I removed the parts irrelevant to this topic and changed some. Later, I found that some optimized places were also optimized, but I didn't move the source code [too lazy to move].

This is a right left judgment. Each judgment cycle is carried out for each position on the chessboard. The function added here is negative: it determines whether all the two ends of the sub are empty. If so, it returns false; otherwise, it returns true to indicate that they are blocked. If they are blocked, it records them to the blocked position of the player / computer.

Based on the above negative function implementation, some problems will be found:

1. The method of checking the empty space at both ends to judge whether it is blocked is not always effective. For example, a child becomes three, but its two ends + 1 are enemy children or walls;
2. There is a potential irreversible risk of recording the blocked position. Because the record is not necessarily deleted - if a function associated with this is added later, for example, if the user wants to customize the chessboard and pieces during the game, the information of the blocked position of the player / computer still exists, and because the current goal is to reach the existing goal in the most convenient way, the user will finish what he wants to do, The computer always ignores some chess pieces. The solution to this problem is to record it in the software development document.

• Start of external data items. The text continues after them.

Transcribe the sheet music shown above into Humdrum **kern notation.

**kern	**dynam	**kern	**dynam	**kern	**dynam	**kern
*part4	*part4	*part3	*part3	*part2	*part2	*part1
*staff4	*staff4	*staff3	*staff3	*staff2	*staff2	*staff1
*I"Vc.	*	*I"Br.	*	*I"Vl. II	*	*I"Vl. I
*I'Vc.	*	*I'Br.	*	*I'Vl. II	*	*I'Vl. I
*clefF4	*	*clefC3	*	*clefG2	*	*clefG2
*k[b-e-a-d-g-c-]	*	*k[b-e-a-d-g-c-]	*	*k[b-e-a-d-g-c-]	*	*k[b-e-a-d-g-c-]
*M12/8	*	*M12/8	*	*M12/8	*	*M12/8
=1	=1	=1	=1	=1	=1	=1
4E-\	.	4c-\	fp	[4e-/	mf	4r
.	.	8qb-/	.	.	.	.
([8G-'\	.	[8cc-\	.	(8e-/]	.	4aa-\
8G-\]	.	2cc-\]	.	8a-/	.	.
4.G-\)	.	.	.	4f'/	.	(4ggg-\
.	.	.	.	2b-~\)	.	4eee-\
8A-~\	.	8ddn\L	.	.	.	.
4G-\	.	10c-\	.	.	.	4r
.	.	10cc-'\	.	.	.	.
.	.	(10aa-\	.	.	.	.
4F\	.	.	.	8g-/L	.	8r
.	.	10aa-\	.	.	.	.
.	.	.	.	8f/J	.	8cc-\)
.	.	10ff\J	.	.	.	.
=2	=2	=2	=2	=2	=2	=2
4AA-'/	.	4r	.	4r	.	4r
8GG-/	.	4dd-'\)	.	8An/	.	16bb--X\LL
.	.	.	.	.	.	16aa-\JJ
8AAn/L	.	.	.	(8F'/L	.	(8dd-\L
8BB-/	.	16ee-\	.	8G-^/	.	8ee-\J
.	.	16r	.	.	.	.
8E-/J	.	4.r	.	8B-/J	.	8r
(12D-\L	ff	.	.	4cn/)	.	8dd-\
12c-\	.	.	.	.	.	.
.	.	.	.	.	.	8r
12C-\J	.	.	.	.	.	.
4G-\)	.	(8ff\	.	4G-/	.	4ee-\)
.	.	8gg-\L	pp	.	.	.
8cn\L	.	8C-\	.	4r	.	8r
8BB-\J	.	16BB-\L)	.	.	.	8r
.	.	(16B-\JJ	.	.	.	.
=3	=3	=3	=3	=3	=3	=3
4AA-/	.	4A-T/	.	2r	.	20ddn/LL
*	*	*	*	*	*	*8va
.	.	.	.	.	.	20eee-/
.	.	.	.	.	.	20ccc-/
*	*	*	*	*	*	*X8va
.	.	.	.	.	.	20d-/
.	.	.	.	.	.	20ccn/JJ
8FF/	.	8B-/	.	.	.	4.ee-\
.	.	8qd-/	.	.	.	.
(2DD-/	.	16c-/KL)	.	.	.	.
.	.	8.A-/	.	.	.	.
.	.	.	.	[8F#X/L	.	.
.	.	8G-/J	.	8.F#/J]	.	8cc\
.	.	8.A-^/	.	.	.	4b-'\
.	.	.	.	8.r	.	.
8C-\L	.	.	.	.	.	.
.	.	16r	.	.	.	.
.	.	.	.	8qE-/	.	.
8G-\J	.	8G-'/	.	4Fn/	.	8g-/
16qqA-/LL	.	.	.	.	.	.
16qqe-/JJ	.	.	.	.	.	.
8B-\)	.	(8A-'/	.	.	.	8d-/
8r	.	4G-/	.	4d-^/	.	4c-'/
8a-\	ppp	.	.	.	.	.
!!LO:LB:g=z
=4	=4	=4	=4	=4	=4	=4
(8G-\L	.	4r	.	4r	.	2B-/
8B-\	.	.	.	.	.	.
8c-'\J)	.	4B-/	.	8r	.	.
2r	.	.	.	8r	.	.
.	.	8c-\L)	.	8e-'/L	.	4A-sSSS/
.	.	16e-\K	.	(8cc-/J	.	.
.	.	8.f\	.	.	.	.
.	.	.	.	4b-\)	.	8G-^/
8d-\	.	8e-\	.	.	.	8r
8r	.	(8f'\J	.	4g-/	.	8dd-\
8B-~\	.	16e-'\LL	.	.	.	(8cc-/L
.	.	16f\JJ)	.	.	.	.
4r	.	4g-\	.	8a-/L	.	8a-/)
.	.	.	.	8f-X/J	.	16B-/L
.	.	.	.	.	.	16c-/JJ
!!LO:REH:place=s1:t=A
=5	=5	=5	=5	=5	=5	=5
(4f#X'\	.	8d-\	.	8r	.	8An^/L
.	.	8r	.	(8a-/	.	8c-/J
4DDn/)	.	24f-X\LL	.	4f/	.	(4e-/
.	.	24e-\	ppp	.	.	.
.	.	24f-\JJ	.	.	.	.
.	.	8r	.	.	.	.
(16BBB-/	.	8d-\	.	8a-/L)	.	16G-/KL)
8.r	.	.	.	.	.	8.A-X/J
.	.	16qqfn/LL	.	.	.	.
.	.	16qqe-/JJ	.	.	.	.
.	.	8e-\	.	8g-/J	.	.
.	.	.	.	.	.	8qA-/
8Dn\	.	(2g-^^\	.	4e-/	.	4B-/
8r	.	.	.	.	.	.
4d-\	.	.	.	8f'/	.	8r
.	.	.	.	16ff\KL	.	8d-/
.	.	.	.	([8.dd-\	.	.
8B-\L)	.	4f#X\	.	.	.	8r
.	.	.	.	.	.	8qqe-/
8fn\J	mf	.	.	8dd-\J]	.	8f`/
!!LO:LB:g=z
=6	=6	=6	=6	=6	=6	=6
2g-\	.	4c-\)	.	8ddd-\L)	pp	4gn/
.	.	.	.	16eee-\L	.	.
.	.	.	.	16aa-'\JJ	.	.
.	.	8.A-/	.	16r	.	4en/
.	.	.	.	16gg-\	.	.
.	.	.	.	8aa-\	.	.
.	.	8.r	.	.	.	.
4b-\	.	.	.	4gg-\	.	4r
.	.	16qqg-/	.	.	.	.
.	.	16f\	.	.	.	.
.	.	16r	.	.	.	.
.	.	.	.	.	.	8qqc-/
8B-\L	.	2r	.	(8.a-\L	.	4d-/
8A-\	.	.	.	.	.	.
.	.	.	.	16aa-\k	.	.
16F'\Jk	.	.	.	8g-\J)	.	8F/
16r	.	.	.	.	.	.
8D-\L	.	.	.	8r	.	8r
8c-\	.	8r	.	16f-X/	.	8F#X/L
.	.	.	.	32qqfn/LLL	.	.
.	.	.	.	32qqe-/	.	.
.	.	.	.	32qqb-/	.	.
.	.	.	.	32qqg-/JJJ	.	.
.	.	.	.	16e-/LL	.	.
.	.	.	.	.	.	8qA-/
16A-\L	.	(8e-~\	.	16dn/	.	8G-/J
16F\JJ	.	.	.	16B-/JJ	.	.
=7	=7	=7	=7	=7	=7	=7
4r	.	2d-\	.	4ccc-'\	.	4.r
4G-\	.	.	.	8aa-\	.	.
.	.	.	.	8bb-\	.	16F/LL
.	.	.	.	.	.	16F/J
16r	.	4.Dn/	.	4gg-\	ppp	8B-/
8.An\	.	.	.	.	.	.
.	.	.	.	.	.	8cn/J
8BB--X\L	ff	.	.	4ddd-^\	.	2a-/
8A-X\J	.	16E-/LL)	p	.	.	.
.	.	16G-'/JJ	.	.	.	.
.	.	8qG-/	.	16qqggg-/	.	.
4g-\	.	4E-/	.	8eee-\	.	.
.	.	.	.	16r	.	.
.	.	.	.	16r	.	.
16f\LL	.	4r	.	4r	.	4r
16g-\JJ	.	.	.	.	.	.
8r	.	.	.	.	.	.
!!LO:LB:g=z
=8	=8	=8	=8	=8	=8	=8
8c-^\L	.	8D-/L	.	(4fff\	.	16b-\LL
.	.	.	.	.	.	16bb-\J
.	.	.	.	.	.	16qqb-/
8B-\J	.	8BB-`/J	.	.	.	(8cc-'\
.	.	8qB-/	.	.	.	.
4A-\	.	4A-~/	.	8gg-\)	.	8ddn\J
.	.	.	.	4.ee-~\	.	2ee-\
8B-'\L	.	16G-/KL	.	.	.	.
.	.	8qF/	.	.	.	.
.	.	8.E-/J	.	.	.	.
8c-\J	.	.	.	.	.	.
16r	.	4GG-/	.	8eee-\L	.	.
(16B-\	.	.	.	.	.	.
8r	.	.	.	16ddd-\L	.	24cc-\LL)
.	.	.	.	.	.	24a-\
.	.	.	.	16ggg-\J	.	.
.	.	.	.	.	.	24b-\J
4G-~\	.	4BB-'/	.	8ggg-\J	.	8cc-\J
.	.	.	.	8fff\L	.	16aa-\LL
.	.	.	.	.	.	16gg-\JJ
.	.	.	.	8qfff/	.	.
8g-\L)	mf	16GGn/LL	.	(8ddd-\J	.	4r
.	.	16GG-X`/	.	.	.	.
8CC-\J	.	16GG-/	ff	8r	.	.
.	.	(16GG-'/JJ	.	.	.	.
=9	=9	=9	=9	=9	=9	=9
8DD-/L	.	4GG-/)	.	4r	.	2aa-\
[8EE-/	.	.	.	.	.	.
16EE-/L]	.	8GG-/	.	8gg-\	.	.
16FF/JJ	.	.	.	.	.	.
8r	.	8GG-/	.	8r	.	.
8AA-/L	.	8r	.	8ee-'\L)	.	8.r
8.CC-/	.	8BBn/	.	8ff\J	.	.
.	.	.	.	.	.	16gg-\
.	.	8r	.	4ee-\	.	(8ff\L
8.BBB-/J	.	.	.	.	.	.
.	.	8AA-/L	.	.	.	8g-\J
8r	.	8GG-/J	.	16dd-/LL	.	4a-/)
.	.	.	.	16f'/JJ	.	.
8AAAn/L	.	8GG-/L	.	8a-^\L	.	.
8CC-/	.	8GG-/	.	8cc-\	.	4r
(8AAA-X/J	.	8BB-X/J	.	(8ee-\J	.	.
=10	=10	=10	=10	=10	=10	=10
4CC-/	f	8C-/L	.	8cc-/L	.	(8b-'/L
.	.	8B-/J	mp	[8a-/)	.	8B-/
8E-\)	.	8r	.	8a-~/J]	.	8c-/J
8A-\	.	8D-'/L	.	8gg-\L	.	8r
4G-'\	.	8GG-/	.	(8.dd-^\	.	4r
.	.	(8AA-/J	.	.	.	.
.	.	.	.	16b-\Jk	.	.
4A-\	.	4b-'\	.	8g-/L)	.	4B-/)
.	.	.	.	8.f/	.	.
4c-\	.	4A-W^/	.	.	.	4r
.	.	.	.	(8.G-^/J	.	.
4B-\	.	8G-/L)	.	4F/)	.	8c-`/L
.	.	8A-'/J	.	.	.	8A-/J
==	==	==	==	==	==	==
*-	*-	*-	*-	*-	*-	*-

Now the calculation advantage score function has completed the required change. Despite this, the man-machine still can't "correctly" play chess. Some obvious positions are ignored by the man-machine. Therefore, in the eyes of users, they can't understand these behaviors. They can only point out various errors of the man-machine to express that the man-machine is not intelligent. (fortunately, I didn't promote it at this time)

It can be seen that the simple Digitization Based on Nasheng equilibrium is too clumsy, and some "visual" rules should be added to correct it.